━━━ Supplied data

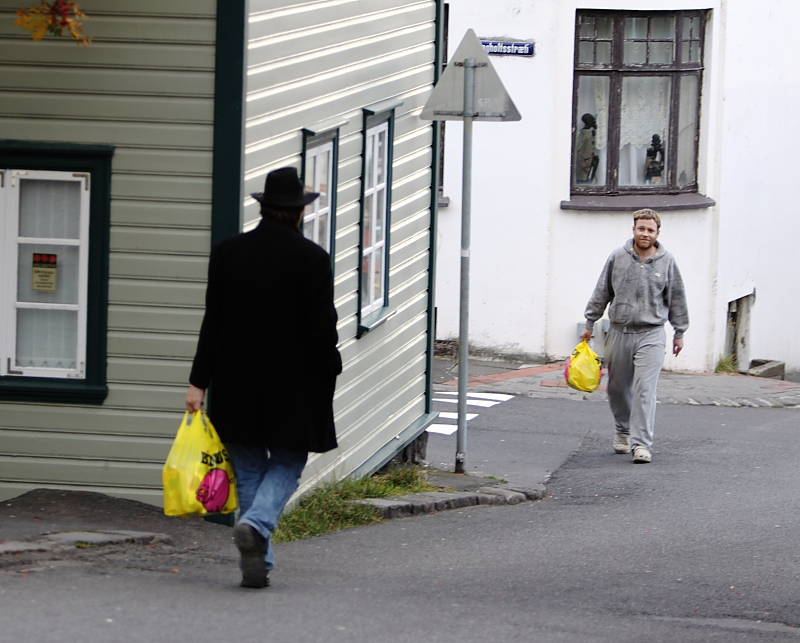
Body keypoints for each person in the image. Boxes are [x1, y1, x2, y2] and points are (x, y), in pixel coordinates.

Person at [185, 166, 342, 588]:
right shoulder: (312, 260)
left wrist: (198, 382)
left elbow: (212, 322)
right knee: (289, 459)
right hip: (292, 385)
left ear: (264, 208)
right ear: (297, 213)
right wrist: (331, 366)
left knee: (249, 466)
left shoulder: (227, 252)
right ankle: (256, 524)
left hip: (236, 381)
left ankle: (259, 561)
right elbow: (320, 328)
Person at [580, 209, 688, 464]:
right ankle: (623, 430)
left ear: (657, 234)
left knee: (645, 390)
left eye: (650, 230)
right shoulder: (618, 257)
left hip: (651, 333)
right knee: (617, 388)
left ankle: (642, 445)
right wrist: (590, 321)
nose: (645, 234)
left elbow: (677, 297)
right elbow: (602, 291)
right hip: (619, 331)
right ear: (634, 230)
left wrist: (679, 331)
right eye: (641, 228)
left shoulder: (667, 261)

━━━━━━

**Your objective**
In the copy, each entry above must match exactly, and no picture may be carried over.

**Result for this task**
Body keypoints for each person in the image. Boxes are [x1, y1, x2, y2] and points are (x, y), in pixel coordinates.

Person at [185, 166, 342, 588]:
right shoulder: (312, 260)
left wrist: (198, 382)
left elbow: (212, 322)
right knee: (289, 459)
right hip: (292, 385)
left ear: (264, 208)
right ear: (297, 213)
right wrist: (331, 366)
left knee: (249, 466)
left shoulder: (227, 252)
right ankle: (256, 524)
left hip: (236, 381)
left ankle: (259, 561)
right elbow: (320, 328)
Person at [580, 209, 688, 464]:
right ankle: (623, 430)
left ear: (657, 234)
left knee: (645, 390)
left eye: (650, 230)
right shoulder: (618, 257)
left hip: (651, 333)
right knee: (617, 388)
left ankle: (642, 445)
right wrist: (590, 321)
nose: (645, 234)
left elbow: (677, 297)
right elbow: (602, 291)
right hip: (619, 331)
right ear: (634, 230)
left wrist: (679, 331)
right eye: (641, 228)
left shoulder: (667, 261)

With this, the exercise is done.